Written problem.
Please retype every line of the records below word for word, keeping their order unchanged.
******
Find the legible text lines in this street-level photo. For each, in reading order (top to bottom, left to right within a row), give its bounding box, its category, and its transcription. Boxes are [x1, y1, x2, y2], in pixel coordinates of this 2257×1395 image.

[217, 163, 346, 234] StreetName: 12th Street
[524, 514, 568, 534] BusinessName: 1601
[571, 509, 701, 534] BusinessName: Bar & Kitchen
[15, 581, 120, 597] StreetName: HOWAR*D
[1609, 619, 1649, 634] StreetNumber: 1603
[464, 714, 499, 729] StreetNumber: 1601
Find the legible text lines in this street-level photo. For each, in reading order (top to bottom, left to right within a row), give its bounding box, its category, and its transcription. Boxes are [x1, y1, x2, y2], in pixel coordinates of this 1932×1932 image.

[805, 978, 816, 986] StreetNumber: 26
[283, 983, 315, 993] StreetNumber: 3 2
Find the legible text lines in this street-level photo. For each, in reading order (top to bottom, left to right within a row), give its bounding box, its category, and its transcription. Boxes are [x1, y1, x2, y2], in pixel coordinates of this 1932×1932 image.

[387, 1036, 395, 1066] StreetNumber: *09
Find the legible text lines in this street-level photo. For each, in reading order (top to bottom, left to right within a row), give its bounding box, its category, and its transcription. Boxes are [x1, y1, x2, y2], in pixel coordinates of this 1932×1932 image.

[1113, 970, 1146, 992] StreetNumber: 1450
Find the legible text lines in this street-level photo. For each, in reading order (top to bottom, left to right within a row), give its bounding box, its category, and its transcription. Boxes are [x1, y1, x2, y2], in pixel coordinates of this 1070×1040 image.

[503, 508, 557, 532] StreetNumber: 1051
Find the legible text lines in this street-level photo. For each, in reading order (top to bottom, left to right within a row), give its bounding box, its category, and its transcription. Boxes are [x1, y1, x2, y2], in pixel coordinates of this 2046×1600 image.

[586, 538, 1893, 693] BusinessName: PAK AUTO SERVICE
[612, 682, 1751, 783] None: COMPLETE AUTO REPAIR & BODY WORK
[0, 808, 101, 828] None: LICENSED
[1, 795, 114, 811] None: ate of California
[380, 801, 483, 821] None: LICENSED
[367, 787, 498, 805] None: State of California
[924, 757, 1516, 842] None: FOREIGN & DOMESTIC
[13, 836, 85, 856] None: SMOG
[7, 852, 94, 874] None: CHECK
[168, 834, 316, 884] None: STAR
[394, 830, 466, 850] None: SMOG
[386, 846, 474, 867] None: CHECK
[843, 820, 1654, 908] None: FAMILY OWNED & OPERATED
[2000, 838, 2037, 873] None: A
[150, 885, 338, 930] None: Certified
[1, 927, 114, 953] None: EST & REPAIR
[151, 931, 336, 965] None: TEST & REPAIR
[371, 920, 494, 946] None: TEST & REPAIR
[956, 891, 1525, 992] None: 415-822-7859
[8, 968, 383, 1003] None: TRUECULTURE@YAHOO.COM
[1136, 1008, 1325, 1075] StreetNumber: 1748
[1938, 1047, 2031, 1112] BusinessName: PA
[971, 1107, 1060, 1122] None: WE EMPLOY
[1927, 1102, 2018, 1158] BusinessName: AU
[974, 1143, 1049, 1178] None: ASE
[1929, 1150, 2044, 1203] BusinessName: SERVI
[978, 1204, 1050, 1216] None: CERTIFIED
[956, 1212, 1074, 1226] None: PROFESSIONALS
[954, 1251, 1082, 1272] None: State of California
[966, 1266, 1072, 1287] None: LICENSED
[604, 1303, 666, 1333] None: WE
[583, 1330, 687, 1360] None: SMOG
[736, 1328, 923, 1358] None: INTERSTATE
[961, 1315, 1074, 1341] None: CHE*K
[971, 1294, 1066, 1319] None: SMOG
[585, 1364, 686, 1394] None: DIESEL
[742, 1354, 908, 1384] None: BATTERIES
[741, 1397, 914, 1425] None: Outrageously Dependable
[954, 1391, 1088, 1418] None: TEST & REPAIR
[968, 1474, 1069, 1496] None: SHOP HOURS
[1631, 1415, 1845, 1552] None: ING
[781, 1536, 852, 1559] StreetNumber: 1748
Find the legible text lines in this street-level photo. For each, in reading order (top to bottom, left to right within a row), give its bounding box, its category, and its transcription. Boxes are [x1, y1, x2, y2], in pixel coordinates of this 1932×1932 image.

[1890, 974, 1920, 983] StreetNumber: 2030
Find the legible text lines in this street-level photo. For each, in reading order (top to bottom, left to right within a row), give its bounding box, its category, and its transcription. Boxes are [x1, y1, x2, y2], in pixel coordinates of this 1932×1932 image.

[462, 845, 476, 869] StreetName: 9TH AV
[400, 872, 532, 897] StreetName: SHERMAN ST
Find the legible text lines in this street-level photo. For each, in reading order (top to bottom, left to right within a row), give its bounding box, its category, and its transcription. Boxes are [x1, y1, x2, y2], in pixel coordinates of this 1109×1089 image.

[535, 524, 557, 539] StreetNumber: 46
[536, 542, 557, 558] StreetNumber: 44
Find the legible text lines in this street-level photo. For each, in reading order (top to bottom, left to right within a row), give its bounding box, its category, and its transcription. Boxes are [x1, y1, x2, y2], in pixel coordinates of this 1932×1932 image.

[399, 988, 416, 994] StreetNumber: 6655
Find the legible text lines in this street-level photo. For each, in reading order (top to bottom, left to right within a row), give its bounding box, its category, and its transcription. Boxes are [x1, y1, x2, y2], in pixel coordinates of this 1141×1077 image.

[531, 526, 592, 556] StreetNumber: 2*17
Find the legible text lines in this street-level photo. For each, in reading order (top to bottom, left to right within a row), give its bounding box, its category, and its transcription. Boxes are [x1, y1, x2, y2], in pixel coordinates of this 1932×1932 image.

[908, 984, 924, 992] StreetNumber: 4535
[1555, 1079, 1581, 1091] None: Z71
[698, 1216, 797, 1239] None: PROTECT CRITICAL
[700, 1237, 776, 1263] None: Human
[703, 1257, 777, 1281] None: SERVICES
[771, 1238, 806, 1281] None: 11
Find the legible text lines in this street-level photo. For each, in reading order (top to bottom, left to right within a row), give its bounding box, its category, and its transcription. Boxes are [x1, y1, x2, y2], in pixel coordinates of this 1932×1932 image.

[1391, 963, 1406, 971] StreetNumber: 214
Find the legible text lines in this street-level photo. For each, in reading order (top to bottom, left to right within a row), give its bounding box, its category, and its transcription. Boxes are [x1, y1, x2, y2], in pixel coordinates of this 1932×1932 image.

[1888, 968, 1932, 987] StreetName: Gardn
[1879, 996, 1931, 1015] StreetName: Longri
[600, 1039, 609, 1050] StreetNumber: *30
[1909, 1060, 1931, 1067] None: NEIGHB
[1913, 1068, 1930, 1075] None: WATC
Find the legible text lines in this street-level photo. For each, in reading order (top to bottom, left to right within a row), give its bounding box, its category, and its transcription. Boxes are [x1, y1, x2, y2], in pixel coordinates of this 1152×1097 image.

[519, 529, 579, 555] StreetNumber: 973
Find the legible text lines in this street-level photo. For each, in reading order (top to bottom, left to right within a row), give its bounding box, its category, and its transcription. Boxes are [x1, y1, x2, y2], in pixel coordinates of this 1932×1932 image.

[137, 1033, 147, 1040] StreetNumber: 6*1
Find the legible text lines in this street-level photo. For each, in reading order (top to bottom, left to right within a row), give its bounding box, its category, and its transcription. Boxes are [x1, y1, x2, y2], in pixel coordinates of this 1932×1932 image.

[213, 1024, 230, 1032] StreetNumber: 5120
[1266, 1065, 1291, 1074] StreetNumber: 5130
******
Solution.
Find the legible text lines in this street-level photo. For each, in reading order (top to bottom, left to right within a row), give its bounding box, its category, and its transcription. Boxes are [x1, y1, x2, y2], in pixel coordinates of this 2257×1395 image.

[217, 163, 346, 234] StreetName: 12th Street
[524, 514, 568, 534] BusinessName: 1601
[571, 509, 701, 534] BusinessName: Bar & Kitchen
[15, 581, 120, 597] StreetName: HOWAR*D
[1609, 619, 1649, 634] StreetNumber: 1603
[464, 714, 499, 729] StreetNumber: 1601
Find the legible text lines in this street-level photo. For each, in reading order (top to bottom, left to right within a row), give its bounding box, its category, and its transcription. Boxes are [x1, y1, x2, y2], in pixel coordinates of this 1932×1932 image.

[805, 978, 816, 986] StreetNumber: 26
[283, 983, 315, 993] StreetNumber: 3 2
Find the legible text lines in this street-level photo. For each, in reading order (top to bottom, left to right within a row), give its bounding box, its category, and its transcription. Boxes are [x1, y1, x2, y2], in pixel coordinates of this 1932×1932 image.

[387, 1036, 395, 1066] StreetNumber: *09
Find the legible text lines in this street-level photo. For each, in reading order (top to bottom, left to right within a row), give its bounding box, its category, and its transcription. Boxes are [x1, y1, x2, y2], in pixel coordinates of this 1932×1932 image.

[1113, 970, 1146, 992] StreetNumber: 1450
Find the legible text lines in this street-level photo. For each, in reading order (top to bottom, left to right within a row), give its bounding box, its category, and its transcription. Boxes are [x1, y1, x2, y2], in pixel coordinates of this 1070×1040 image.

[503, 508, 557, 532] StreetNumber: 1051
Find the legible text lines in this street-level photo. For each, in reading order (top to bottom, left to right within a row), give its bounding box, its category, and its transcription. Boxes are [x1, y1, x2, y2], in pixel coordinates of this 2046×1600 image.

[586, 538, 1893, 693] BusinessName: PAK AUTO SERVICE
[612, 682, 1751, 783] None: COMPLETE AUTO REPAIR & BODY WORK
[0, 808, 101, 828] None: LICENSED
[1, 795, 114, 811] None: ate of California
[380, 801, 483, 821] None: LICENSED
[367, 787, 498, 805] None: State of California
[924, 757, 1516, 842] None: FOREIGN & DOMESTIC
[13, 836, 85, 856] None: SMOG
[7, 852, 94, 874] None: CHECK
[168, 834, 316, 884] None: STAR
[394, 830, 466, 850] None: SMOG
[386, 846, 474, 867] None: CHECK
[843, 820, 1654, 908] None: FAMILY OWNED & OPERATED
[2000, 838, 2037, 873] None: A
[150, 885, 338, 930] None: Certified
[1, 927, 114, 953] None: EST & REPAIR
[151, 931, 336, 965] None: TEST & REPAIR
[371, 920, 494, 946] None: TEST & REPAIR
[956, 891, 1525, 992] None: 415-822-7859
[8, 968, 383, 1003] None: TRUECULTURE@YAHOO.COM
[1136, 1008, 1325, 1075] StreetNumber: 1748
[1938, 1047, 2031, 1112] BusinessName: PA
[971, 1107, 1060, 1122] None: WE EMPLOY
[1927, 1102, 2018, 1158] BusinessName: AU
[974, 1143, 1049, 1178] None: ASE
[1929, 1150, 2044, 1203] BusinessName: SERVI
[978, 1204, 1050, 1216] None: CERTIFIED
[956, 1212, 1074, 1226] None: PROFESSIONALS
[954, 1251, 1082, 1272] None: State of California
[966, 1266, 1072, 1287] None: LICENSED
[604, 1303, 666, 1333] None: WE
[583, 1330, 687, 1360] None: SMOG
[736, 1328, 923, 1358] None: INTERSTATE
[961, 1315, 1074, 1341] None: CHE*K
[971, 1294, 1066, 1319] None: SMOG
[585, 1364, 686, 1394] None: DIESEL
[742, 1354, 908, 1384] None: BATTERIES
[741, 1397, 914, 1425] None: Outrageously Dependable
[954, 1391, 1088, 1418] None: TEST & REPAIR
[968, 1474, 1069, 1496] None: SHOP HOURS
[1631, 1415, 1845, 1552] None: ING
[781, 1536, 852, 1559] StreetNumber: 1748
Find the legible text lines in this street-level photo. For each, in reading order (top to bottom, left to right within a row), give its bounding box, its category, and its transcription. Boxes are [x1, y1, x2, y2], in pixel coordinates of this 1932×1932 image.

[1890, 974, 1920, 983] StreetNumber: 2030
Find the legible text lines in this street-level photo. For each, in reading order (top to bottom, left to right within a row), give its bounding box, its category, and its transcription. Boxes are [x1, y1, x2, y2], in pixel coordinates of this 1932×1932 image.

[462, 845, 476, 869] StreetName: 9TH AV
[400, 872, 532, 897] StreetName: SHERMAN ST
Find the legible text lines in this street-level photo. For each, in reading order (top to bottom, left to right within a row), give its bounding box, its category, and its transcription. Boxes are [x1, y1, x2, y2], in pixel coordinates of this 1109×1089 image.

[535, 524, 557, 539] StreetNumber: 46
[536, 542, 557, 558] StreetNumber: 44
Find the legible text lines in this street-level photo. For each, in reading order (top to bottom, left to right within a row), give its bounding box, its category, and its transcription. Boxes are [x1, y1, x2, y2], in pixel coordinates of this 1932×1932 image.

[399, 988, 416, 994] StreetNumber: 6655
Find the legible text lines in this street-level photo. For each, in reading order (top to bottom, left to right within a row), give its bounding box, its category, and its transcription. Boxes are [x1, y1, x2, y2], in pixel coordinates of this 1141×1077 image.

[531, 526, 592, 556] StreetNumber: 2*17
Find the legible text lines in this street-level photo. For each, in reading order (top to bottom, left to right within a row), give its bounding box, its category, and its transcription. Boxes are [x1, y1, x2, y2], in pixel coordinates of this 1932×1932 image.

[908, 984, 924, 992] StreetNumber: 4535
[1555, 1079, 1581, 1091] None: Z71
[698, 1216, 797, 1239] None: PROTECT CRITICAL
[700, 1237, 776, 1263] None: Human
[703, 1257, 777, 1281] None: SERVICES
[771, 1238, 806, 1281] None: 11
Find the legible text lines in this street-level photo. For each, in reading order (top to bottom, left to right within a row), give its bounding box, its category, and its transcription. Boxes are [x1, y1, x2, y2], in pixel coordinates of this 1932×1932 image.

[1391, 963, 1406, 971] StreetNumber: 214
Find the legible text lines in this street-level photo. For each, in reading order (top to bottom, left to right within a row), give its bounding box, its category, and its transcription. Boxes are [x1, y1, x2, y2], in pixel coordinates of this 1932×1932 image.

[1888, 968, 1932, 987] StreetName: Gardn
[1879, 996, 1931, 1015] StreetName: Longri
[600, 1039, 609, 1050] StreetNumber: *30
[1909, 1060, 1931, 1067] None: NEIGHB
[1913, 1068, 1930, 1075] None: WATC
Find the legible text lines in this street-level photo. For each, in reading order (top to bottom, left to right within a row), give its bounding box, its category, and its transcription. Boxes are [x1, y1, x2, y2], in pixel coordinates of this 1152×1097 image.

[519, 529, 579, 555] StreetNumber: 973
Find the legible text lines in this street-level photo. For each, in reading order (top to bottom, left to right within a row), give its bounding box, its category, and its transcription. Boxes are [x1, y1, x2, y2], in pixel coordinates of this 1932×1932 image.

[137, 1033, 147, 1040] StreetNumber: 6*1
Find the legible text lines in this street-level photo. For each, in reading order (top to bottom, left to right within a row), give its bounding box, its category, and its transcription. Boxes are [x1, y1, x2, y2], in pixel coordinates of this 1932×1932 image.

[213, 1024, 230, 1032] StreetNumber: 5120
[1266, 1065, 1291, 1074] StreetNumber: 5130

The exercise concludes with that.